Stored data entries

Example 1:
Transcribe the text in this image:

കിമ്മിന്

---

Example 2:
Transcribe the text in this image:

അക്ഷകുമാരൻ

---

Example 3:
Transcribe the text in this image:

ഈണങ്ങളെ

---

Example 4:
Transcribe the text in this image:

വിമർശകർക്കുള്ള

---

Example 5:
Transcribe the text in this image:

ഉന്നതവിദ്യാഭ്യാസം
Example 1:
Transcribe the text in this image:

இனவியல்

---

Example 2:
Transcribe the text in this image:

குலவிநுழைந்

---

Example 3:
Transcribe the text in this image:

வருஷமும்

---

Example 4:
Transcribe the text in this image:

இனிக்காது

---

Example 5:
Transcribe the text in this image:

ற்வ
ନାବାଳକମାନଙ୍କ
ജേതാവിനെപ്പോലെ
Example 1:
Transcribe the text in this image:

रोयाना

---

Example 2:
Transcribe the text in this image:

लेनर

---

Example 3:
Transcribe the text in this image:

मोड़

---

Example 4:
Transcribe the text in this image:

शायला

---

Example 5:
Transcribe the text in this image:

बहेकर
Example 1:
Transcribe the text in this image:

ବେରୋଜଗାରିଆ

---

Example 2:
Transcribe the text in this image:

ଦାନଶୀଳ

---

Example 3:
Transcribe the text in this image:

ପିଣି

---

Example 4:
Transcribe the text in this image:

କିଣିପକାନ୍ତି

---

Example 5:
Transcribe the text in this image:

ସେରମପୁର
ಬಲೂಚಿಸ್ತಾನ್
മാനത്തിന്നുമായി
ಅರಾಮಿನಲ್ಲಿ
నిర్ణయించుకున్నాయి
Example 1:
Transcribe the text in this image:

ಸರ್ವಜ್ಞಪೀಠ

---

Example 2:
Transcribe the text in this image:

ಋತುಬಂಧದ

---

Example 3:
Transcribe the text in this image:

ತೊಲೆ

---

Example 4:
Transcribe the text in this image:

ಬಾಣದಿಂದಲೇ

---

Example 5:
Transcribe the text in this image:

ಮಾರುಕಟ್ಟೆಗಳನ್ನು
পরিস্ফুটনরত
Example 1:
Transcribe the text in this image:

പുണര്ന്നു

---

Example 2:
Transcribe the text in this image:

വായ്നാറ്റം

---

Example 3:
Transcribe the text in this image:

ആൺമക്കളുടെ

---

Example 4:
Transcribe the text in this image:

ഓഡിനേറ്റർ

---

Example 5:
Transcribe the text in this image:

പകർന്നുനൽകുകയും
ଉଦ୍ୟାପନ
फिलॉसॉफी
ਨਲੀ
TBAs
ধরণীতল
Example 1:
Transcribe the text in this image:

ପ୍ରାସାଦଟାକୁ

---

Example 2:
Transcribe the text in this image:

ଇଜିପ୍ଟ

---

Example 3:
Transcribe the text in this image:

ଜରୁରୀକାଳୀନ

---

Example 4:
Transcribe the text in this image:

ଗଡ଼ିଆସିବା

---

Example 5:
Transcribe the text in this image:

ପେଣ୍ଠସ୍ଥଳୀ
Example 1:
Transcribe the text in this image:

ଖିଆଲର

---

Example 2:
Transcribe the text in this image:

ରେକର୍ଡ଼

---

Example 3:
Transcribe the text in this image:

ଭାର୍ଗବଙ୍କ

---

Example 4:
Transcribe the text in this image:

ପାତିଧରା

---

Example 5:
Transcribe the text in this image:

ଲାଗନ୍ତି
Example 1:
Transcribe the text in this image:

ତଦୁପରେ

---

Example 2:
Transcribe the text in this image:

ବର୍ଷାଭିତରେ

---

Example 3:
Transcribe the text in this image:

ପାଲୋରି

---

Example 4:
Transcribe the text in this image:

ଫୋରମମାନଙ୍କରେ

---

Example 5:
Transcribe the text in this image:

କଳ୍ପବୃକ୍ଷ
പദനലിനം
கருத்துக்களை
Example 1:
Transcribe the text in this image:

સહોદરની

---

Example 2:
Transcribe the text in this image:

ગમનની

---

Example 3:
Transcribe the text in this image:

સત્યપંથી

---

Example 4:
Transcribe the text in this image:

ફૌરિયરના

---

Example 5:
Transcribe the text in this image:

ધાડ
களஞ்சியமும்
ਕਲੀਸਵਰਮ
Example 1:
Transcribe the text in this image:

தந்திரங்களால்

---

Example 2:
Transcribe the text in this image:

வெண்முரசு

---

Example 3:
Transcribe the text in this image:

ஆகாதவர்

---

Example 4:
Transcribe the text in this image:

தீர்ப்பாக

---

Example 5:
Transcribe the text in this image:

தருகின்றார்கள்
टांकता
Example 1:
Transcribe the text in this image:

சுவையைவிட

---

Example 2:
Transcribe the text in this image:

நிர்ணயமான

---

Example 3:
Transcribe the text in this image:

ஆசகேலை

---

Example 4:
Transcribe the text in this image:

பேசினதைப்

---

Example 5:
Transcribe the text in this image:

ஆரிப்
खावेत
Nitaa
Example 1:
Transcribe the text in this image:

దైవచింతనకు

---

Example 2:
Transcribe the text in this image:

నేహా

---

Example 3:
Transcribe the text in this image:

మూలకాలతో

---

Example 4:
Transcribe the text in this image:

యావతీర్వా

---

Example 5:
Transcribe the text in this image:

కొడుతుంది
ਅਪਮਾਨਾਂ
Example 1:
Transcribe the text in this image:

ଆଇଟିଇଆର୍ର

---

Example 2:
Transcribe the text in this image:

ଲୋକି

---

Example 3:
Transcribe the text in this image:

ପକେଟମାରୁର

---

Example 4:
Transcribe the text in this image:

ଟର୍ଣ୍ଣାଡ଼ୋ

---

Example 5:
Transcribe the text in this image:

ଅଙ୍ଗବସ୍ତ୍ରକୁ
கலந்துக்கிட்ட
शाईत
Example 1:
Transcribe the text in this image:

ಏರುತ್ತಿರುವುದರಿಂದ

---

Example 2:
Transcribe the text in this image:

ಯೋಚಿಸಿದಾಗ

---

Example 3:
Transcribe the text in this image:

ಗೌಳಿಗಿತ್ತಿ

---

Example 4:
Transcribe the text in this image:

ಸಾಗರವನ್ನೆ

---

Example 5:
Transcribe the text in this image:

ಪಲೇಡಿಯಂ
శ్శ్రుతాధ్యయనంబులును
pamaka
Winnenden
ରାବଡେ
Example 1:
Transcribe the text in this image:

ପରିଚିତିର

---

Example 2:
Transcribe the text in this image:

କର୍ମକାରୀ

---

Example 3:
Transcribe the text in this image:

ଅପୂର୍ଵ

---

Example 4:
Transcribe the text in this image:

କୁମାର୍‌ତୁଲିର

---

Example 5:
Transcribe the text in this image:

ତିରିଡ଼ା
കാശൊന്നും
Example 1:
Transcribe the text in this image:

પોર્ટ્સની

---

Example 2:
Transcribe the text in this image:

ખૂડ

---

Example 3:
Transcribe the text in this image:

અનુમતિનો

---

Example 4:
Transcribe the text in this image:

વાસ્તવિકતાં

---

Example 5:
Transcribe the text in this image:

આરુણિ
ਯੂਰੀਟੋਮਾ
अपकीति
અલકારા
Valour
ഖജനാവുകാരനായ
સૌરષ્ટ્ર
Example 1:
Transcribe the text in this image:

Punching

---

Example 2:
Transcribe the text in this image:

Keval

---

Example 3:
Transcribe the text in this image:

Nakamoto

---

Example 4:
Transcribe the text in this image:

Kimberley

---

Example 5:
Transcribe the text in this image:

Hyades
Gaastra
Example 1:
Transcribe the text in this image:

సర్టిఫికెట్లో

→ **About this task**
Output the entries above word for word.

→ **Output for this task**
Example 1:
Transcribe the text in this image:

കിമ്മിന്

---

Example 2:
Transcribe the text in this image:

അക്ഷകുമാരൻ

---

Example 3:
Transcribe the text in this image:

ഈണങ്ങളെ

---

Example 4:
Transcribe the text in this image:

വിമർശകർക്കുള്ള

---

Example 5:
Transcribe the text in this image:

ഉന്നതവിദ്യാഭ്യാസം
Example 1:
Transcribe the text in this image:

இனவியல்

---

Example 2:
Transcribe the text in this image:

குலவிநுழைந்

---

Example 3:
Transcribe the text in this image:

வருஷமும்

---

Example 4:
Transcribe the text in this image:

இனிக்காது

---

Example 5:
Transcribe the text in this image:

ற்வ
ନାବାଳକମାନଙ୍କ
ജേതാവിനെപ്പോലെ
Example 1:
Transcribe the text in this image:

रोयाना

---

Example 2:
Transcribe the text in this image:

लेनर

---

Example 3:
Transcribe the text in this image:

मोड़

---

Example 4:
Transcribe the text in this image:

शायला

---

Example 5:
Transcribe the text in this image:

बहेकर
Example 1:
Transcribe the text in this image:

ବେରୋଜଗାରିଆ

---

Example 2:
Transcribe the text in this image:

ଦାନଶୀଳ

---

Example 3:
Transcribe the text in this image:

ପିଣି

---

Example 4:
Transcribe the text in this image:

କିଣିପକାନ୍ତି

---

Example 5:
Transcribe the text in this image:

ସେରମପୁର
ಬಲೂಚಿಸ್ತಾನ್
മാനത്തിന്നുമായി
ಅರಾಮಿನಲ್ಲಿ
నిర్ణయించుకున్నాయి
Example 1:
Transcribe the text in this image:

ಸರ್ವಜ್ಞಪೀಠ

---

Example 2:
Transcribe the text in this image:

ಋತುಬಂಧದ

---

Example 3:
Transcribe the text in this image:

ತೊಲೆ

---

Example 4:
Transcribe the text in this image:

ಬಾಣದಿಂದಲೇ

---

Example 5:
Transcribe the text in this image:

ಮಾರುಕಟ್ಟೆಗಳನ್ನು
পরিস্ফুটনরত
Example 1:
Transcribe the text in this image:

പുണര്ന്നു

---

Example 2:
Transcribe the text in this image:

വായ്നാറ്റം

---

Example 3:
Transcribe the text in this image:

ആൺമക്കളുടെ

---

Example 4:
Transcribe the text in this image:

ഓഡിനേറ്റർ

---

Example 5:
Transcribe the text in this image:

പകർന്നുനൽകുകയും
ଉଦ୍ୟାପନ
फिलॉसॉफी
ਨਲੀ
TBAs
ধরণীতল
Example 1:
Transcribe the text in this image:

ପ୍ରାସାଦଟାକୁ

---

Example 2:
Transcribe the text in this image:

ଇଜିପ୍ଟ

---

Example 3:
Transcribe the text in this image:

ଜରୁରୀକାଳୀନ

---

Example 4:
Transcribe the text in this image:

ଗଡ଼ିଆସିବା

---

Example 5:
Transcribe the text in this image:

ପେଣ୍ଠସ୍ଥଳୀ
Example 1:
Transcribe the text in this image:

ଖିଆଲର

---

Example 2:
Transcribe the text in this image:

ରେକର୍ଡ଼

---

Example 3:
Transcribe the text in this image:

ଭାର୍ଗବଙ୍କ

---

Example 4:
Transcribe the text in this image:

ପାତିଧରା

---

Example 5:
Transcribe the text in this image:

ଲାଗନ୍ତି
Example 1:
Transcribe the text in this image:

ତଦୁପରେ

---

Example 2:
Transcribe the text in this image:

ବର୍ଷାଭିତରେ

---

Example 3:
Transcribe the text in this image:

ପାଲୋରି

---

Example 4:
Transcribe the text in this image:

ଫୋରମମାନଙ୍କରେ

---

Example 5:
Transcribe the text in this image:

କଳ୍ପବୃକ୍ଷ
പദനലിനം
கருத்துக்களை
Example 1:
Transcribe the text in this image:

સહોદરની

---

Example 2:
Transcribe the text in this image:

ગમનની

---

Example 3:
Transcribe the text in this image:

સત્યપંથી

---

Example 4:
Transcribe the text in this image:

ફૌરિયરના

---

Example 5:
Transcribe the text in this image:

ધાડ
களஞ்சியமும்
ਕਲੀਸਵਰਮ
Example 1:
Transcribe the text in this image:

தந்திரங்களால்

---

Example 2:
Transcribe the text in this image:

வெண்முரசு

---

Example 3:
Transcribe the text in this image:

ஆகாதவர்

---

Example 4:
Transcribe the text in this image:

தீர்ப்பாக

---

Example 5:
Transcribe the text in this image:

தருகின்றார்கள்
टांकता
Example 1:
Transcribe the text in this image:

சுவையைவிட

---

Example 2:
Transcribe the text in this image:

நிர்ணயமான

---

Example 3:
Transcribe the text in this image:

ஆசகேலை

---

Example 4:
Transcribe the text in this image:

பேசினதைப்

---

Example 5:
Transcribe the text in this image:

ஆரிப்
खावेत
Nitaa
Example 1:
Transcribe the text in this image:

దైవచింతనకు

---

Example 2:
Transcribe the text in this image:

నేహా

---

Example 3:
Transcribe the text in this image:

మూలకాలతో

---

Example 4:
Transcribe the text in this image:

యావతీర్వా

---

Example 5:
Transcribe the text in this image:

కొడుతుంది
ਅਪਮਾਨਾਂ
Example 1:
Transcribe the text in this image:

ଆଇଟିଇଆର୍ର

---

Example 2:
Transcribe the text in this image:

ଲୋକି

---

Example 3:
Transcribe the text in this image:

ପକେଟମାରୁର

---

Example 4:
Transcribe the text in this image:

ଟର୍ଣ୍ଣାଡ଼ୋ

---

Example 5:
Transcribe the text in this image:

ଅଙ୍ଗବସ୍ତ୍ରକୁ
கலந்துக்கிட்ட
शाईत
Example 1:
Transcribe the text in this image:

ಏರುತ್ತಿರುವುದರಿಂದ

---

Example 2:
Transcribe the text in this image:

ಯೋಚಿಸಿದಾಗ

---

Example 3:
Transcribe the text in this image:

ಗೌಳಿಗಿತ್ತಿ

---

Example 4:
Transcribe the text in this image:

ಸಾಗರವನ್ನೆ

---

Example 5:
Transcribe the text in this image:

ಪಲೇಡಿಯಂ
శ్శ్రుతాధ్యయనంబులును
pamaka
Winnenden
ରାବଡେ
Example 1:
Transcribe the text in this image:

ପରିଚିତିର

---

Example 2:
Transcribe the text in this image:

କର୍ମକାରୀ

---

Example 3:
Transcribe the text in this image:

ଅପୂର୍ଵ

---

Example 4:
Transcribe the text in this image:

କୁମାର୍‌ତୁଲିର

---

Example 5:
Transcribe the text in this image:

ତିରିଡ଼ା
കാശൊന്നും
Example 1:
Transcribe the text in this image:

પોર્ટ્સની

---

Example 2:
Transcribe the text in this image:

ખૂડ

---

Example 3:
Transcribe the text in this image:

અનુમતિનો

---

Example 4:
Transcribe the text in this image:

વાસ્તવિકતાં

---

Example 5:
Transcribe the text in this image:

આરુણિ
ਯੂਰੀਟੋਮਾ
अपकीति
અલકારા
Valour
ഖജനാവുകാരനായ
સૌરષ્ટ્ર
Example 1:
Transcribe the text in this image:

Punching

---

Example 2:
Transcribe the text in this image:

Keval

---

Example 3:
Transcribe the text in this image:

Nakamoto

---

Example 4:
Transcribe the text in this image:

Kimberley

---

Example 5:
Transcribe the text in this image:

Hyades
Gaastra
Example 1:
Transcribe the text in this image:

సర్టిఫికెట్లో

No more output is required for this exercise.